Sometimes I think that there are two kinds of great poets: those who embarrass easily and those who don’t seem to embarrass at all.
For the first type, think of Elizabeth Bishop: a poet whose oeuvre is small because the amount of excellent poetry anyone can write is small, and because excellence was the unrelenting standard to which she held everything she wrote. For the second type, think of Walt Whitman: a poet whose genius resided in his willingness to court the melodramatic and purplish, in his committed, principled shamelessness. The first kind of poet tends to be a perfectionist, an ironist, always on guard against the sentimental or gaudy; the second kind eschews the perfect for the gorgeous, embracing sentiment and, through the alchemy of art, sharing it.
Thirty-year-old poet Ocean Vuong is of the Whitmanian school. Indeed, one of the great things about Vuong’s 2016 Night Sky with Exit Wounds, the rare debut collection to win the T. S. Eliot Prize, was its refusal to be embarrassed. The book takes its shape from all the things Vuong refuses to find shameful: his status as an immigrant (he moved to the United States from Vietnam at the age of two and couldn’t speak English when he first attended school in Hartford); his class position (“Even now,” he writes of his mother, “the nail salon / will not leave her: isopropyl acetate, / ethyl acetate, chloride…”); above all else, his queerness. This queerness can be expressed matter of factly, as when the speaker relates an early sexual encounter: “he’s waiting with sticky palms & mint / on his breath a cheap haircut / & his sister’s levis / stench of piss rising from wet grass.” But more often it’s expressed ecstatically: “I press [my tongue] / to the navel’s familiar / whorl, molasses threads / descending toward / devotion. & there’s nothing / more holy than holding / a man’s heartbeat between your teeth.”

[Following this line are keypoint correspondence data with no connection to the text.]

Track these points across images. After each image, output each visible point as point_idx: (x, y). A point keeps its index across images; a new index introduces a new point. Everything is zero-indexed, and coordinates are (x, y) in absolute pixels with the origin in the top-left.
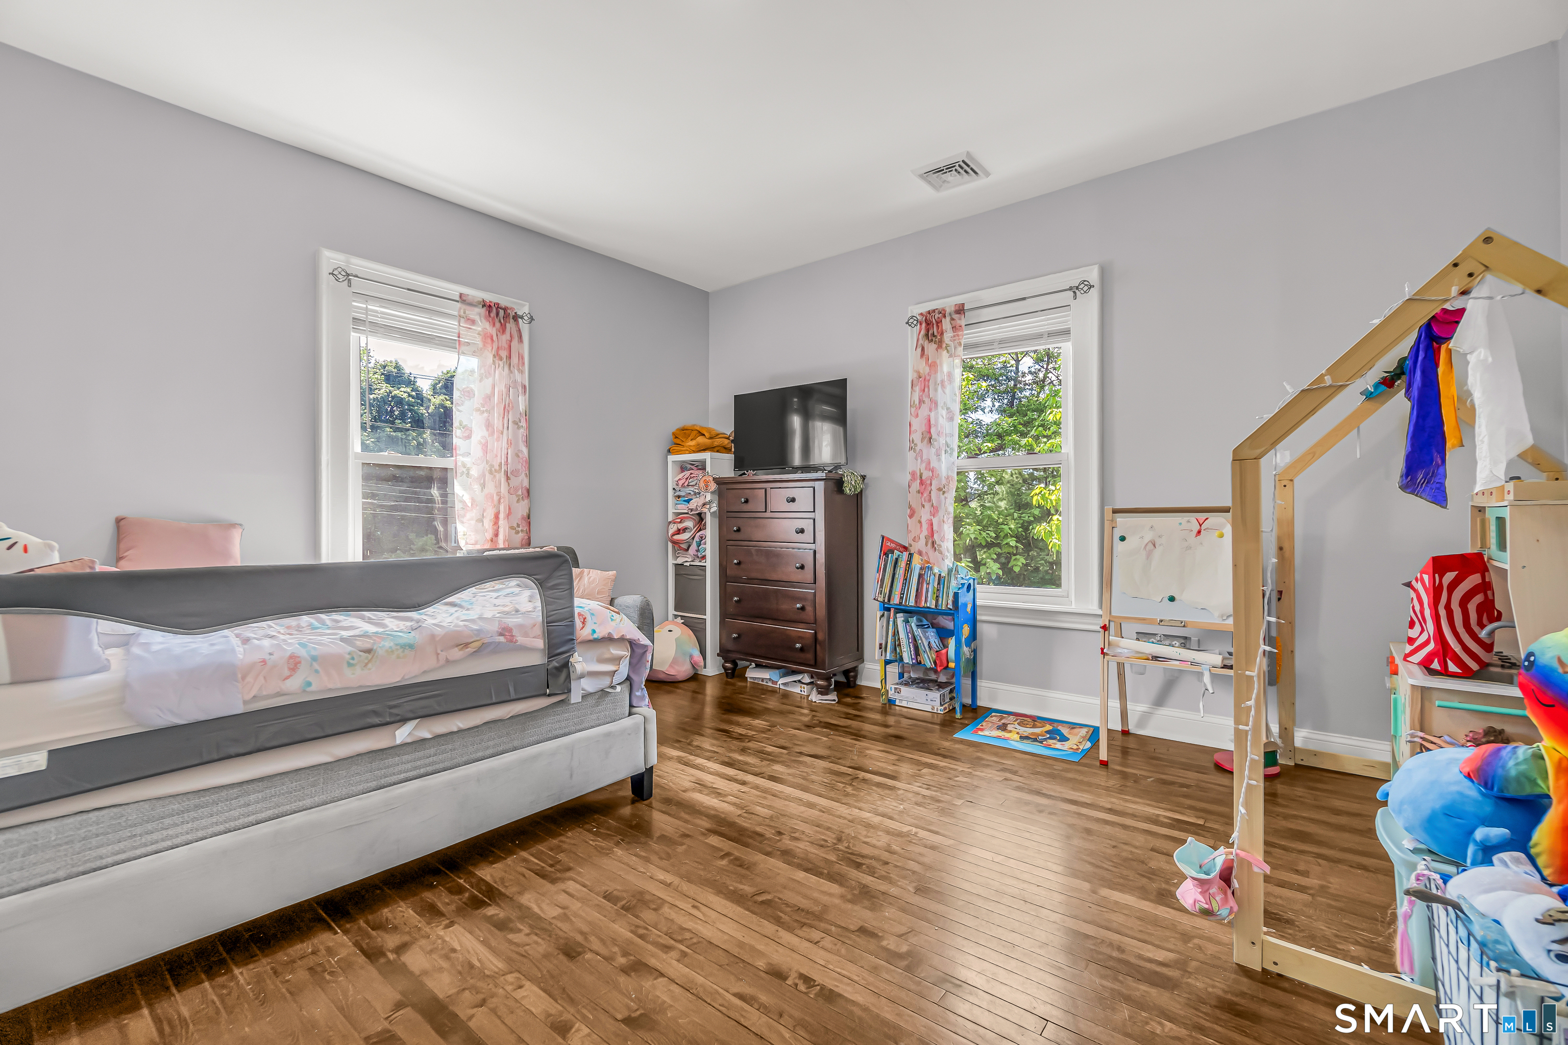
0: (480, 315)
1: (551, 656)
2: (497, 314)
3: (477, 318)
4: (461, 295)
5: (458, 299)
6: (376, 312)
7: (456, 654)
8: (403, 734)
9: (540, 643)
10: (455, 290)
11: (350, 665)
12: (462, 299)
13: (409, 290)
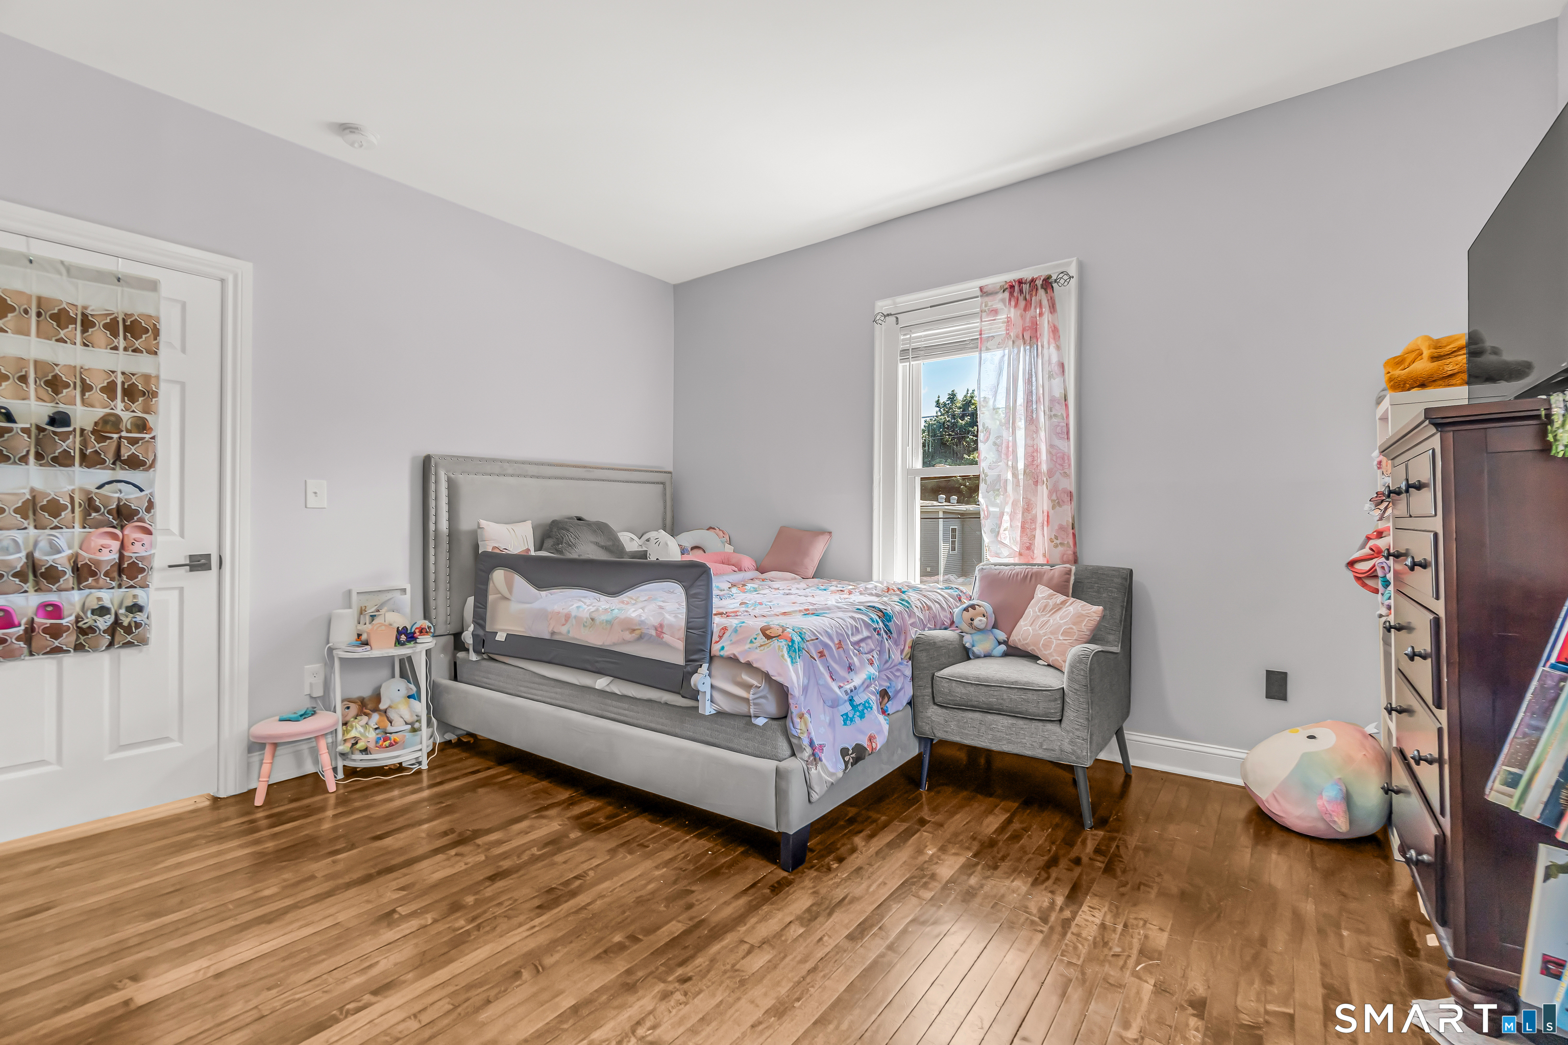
0: (1003, 300)
1: (688, 661)
2: (1021, 291)
3: (999, 306)
4: (981, 289)
5: (979, 293)
6: (920, 337)
7: (628, 636)
8: (602, 683)
9: (681, 645)
10: (973, 286)
11: (584, 626)
12: (984, 292)
13: (931, 307)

The critic William Logan has carped about Vuong’s “dithery, soft-focus” verse. Here, we might note the precious-seeming archaism of the ampersand, the panting alliteration (descending/devotion; holy/holding/heartbeat), the conflation of oral sex with religious devotion. It all seems a bit much. But it’s precisely the muchness that makes the book work; it’s the boldness—of conceit, of language, of music—that redeems the occasional moments of overcooked romanticism. Are there lines that I’d find hard to defend? Certainly. (Case in point: “Maybe the body is the only question an answer can’t extinguish.”) But even lines like this don’t bother me too much since they help create the conditions—a poetic universe of deep feeling and confident sincerity—that lead to other superb moments like this: “They say the sky is blue / but I know it’s black seen through too much distance.” Or this sonorous litany: “Say surrender. Say alabaster. Switchblade. / Honeysuckle. Goldenrod.” The Whitmanian poet is unashamed because he has seen the world and he has found it good. Vuong has, too.